- [PROMPT] Write out only the lines from the top of the listing below through the one with "Delegation cycles occur", exactly as they stand, while keeping pictures out of the copy.
********
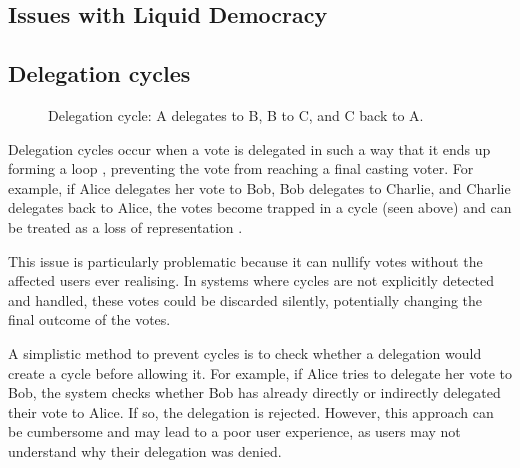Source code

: 
\subsection{Issues with Liquid Democracy}

\subsection*{Delegation cycles}
\begin{figure}[h]
    \centering
    \caption{Delegation cycle: A delegates to B, B to C, and C back to A.}
    \label{fig:triangle-cycle}
\end{figure}


Delegation cycles occur when a vote is delegated in such a way that it ends up forming a loop \citep{brill_liquid_2022}, preventing the vote from reaching a final casting voter. For example, if Alice delegates her vote to Bob, Bob delegates to Charlie, and Charlie delegates back to Alice, the votes become trapped in a cycle (seen above) and can be treated as a loss of representation \citep{christoff2017liquiddemocracyanalysisbinary}.

This issue is particularly problematic because it can nullify votes without the affected users ever realising. In systems where cycles are not explicitly detected and handled, these votes could be discarded silently, potentially changing the final outcome of the votes.

A simplistic method to prevent cycles is to check whether a delegation would create a cycle before allowing it. For example, if Alice tries to delegate her vote to Bob, the system checks whether Bob has already directly or indirectly delegated their vote to Alice. If so, the delegation is rejected. However, this approach can be cumbersome and may lead to a poor user experience, as users may not understand why their delegation was denied.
********
- [OUTPUT OF THE TASK]
Source code

: 
\subsection{Issues with Liquid Democracy}

\subsection*{Delegation cycles}
\begin{figure}[h]
    \centering
    \caption{Delegation cycle: A delegates to B, B to C, and C back to A.}
    \label{fig:triangle-cycle}
\end{figure}


Delegation cycles occur when a vote is delegated in such a way that it ends up forming a loop \citep{brill_liquid_2022}, preventing the vote from reaching a final casting voter. For example, if Alice delegates her vote to Bob, Bob delegates to Charlie, and Charlie delegates back to Alice, the votes become trapped in a cycle (seen above) and can be treated as a loss of representation \citep{christoff2017liquiddemocracyanalysisbinary}.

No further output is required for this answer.